(Stored data)
%%
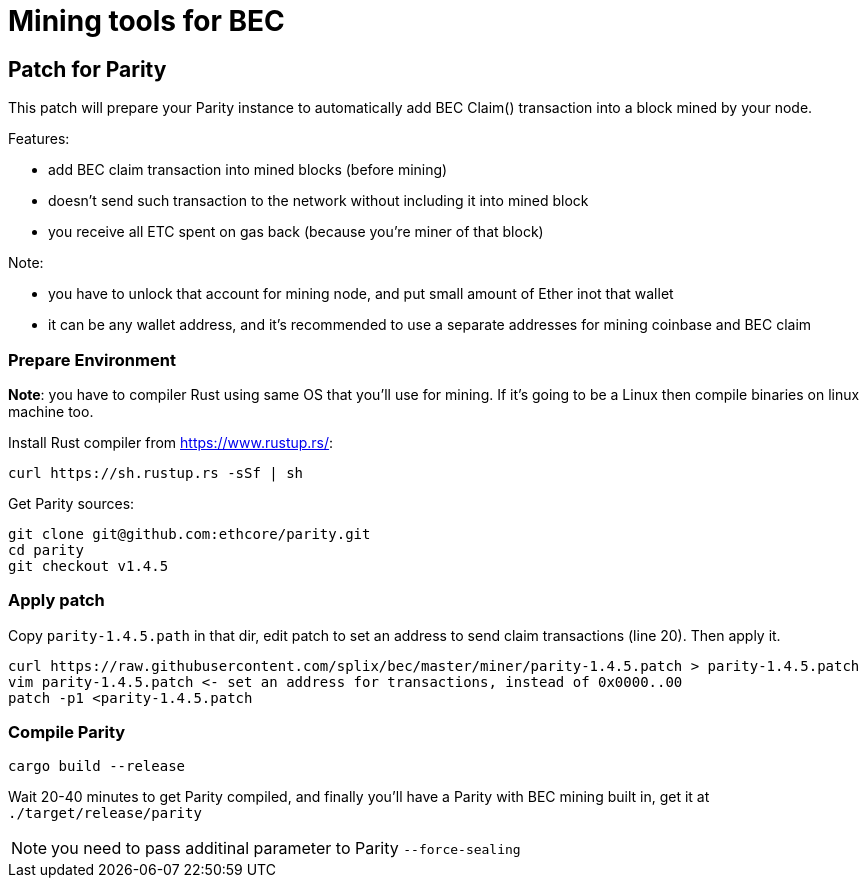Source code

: Mining tools for BEC
====================

## Patch for Parity

This patch will prepare your Parity instance to automatically add BEC Claim() transaction into a block mined by your
node.

Features:

* add BEC claim transaction into mined blocks (before mining)
* doesn't send such transaction to the network without including it into mined block
* you receive all ETC spent on gas back (because you're miner of that block)

Note:

* you have to unlock that account for mining node, and put small amount of Ether inot that wallet
* it can be any wallet address, and it's recommended to use a separate addresses for mining coinbase and BEC claim

### Prepare Environment

**Note**: you have to compiler Rust using same OS that you'll use for mining. If it's going to be a Linux then compile binaries on
linux machine too.

Install Rust compiler from https://www.rustup.rs/:
----
curl https://sh.rustup.rs -sSf | sh
----

Get Parity sources:
----
git clone git@github.com:ethcore/parity.git
cd parity
git checkout v1.4.5
----

### Apply patch

Copy `parity-1.4.5.path` in that dir, edit patch to set an address to send claim transactions (line 20). Then apply it.

----
curl https://raw.githubusercontent.com/splix/bec/master/miner/parity-1.4.5.patch > parity-1.4.5.patch
vim parity-1.4.5.patch <- set an address for transactions, instead of 0x0000..00
patch -p1 <parity-1.4.5.patch
----

### Compile Parity

----
cargo build --release
----

Wait 20-40 minutes to get Parity compiled, and finally you'll have a Parity with BEC mining built in, get it
at `./target/release/parity`

NOTE: you need to pass additinal parameter to Parity `--force-sealing`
%%
• **JOB ITEM**: Pull every line containing "have" from the entries above and copy it.

• **OUTPUT FOR THIS TASK**:
* you have to unlock that account for mining node, and put small amount of Ether inot that wallet
**Note**: you have to compiler Rust using same OS that you'll use for mining. If it's going to be a Linux then compile binaries on
Wait 20-40 minutes to get Parity compiled, and finally you'll have a Parity with BEC mining built in, get it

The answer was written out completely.